> [Work instructions]:
Among the entries that follow, some lines contain the word "PERCHE". Show all of them.
========================================================================
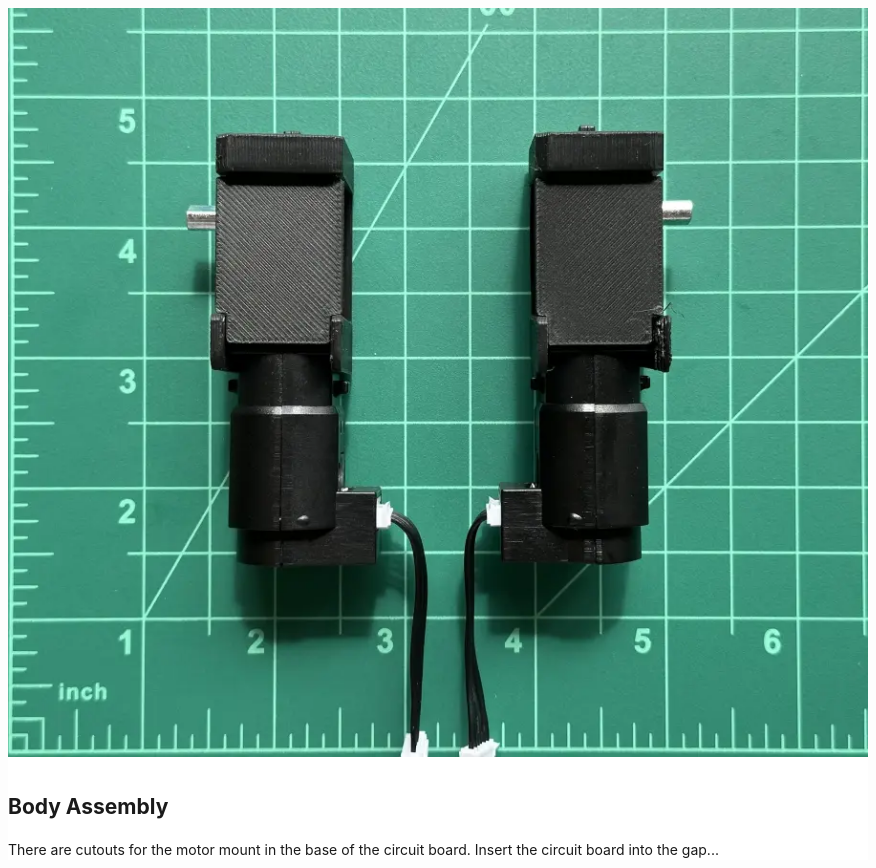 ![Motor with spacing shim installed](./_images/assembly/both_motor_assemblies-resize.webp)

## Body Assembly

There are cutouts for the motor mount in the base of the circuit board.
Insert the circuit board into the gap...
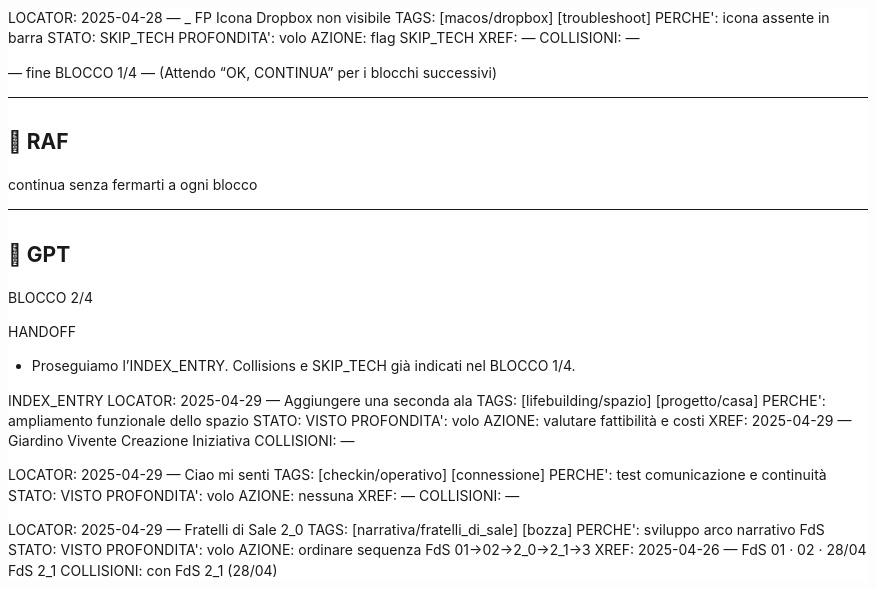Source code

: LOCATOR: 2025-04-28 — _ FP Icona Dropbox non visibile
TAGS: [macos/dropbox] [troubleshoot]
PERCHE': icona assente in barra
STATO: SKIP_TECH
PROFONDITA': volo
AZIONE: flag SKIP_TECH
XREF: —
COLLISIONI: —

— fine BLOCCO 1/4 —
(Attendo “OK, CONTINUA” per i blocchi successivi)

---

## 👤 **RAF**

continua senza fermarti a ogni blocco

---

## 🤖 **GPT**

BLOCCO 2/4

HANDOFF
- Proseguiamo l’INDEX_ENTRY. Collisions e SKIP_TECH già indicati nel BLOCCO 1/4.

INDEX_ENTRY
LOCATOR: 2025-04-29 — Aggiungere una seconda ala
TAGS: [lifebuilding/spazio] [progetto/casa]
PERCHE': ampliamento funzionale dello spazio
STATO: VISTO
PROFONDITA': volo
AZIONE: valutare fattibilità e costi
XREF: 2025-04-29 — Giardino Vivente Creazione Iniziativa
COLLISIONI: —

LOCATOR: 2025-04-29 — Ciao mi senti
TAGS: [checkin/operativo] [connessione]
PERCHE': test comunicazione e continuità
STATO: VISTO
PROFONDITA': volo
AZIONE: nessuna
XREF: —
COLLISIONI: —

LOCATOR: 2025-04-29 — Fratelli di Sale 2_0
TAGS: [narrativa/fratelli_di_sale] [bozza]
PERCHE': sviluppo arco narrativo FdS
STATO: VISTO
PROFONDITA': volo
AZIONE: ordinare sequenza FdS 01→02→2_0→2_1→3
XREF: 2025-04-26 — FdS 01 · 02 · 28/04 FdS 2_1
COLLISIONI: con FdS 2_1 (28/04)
========================================================================
> [Response area]:
PERCHE': icona assente in barra
PERCHE': ampliamento funzionale dello spazio
PERCHE': test comunicazione e continuità
PERCHE': sviluppo arco narrativo FdS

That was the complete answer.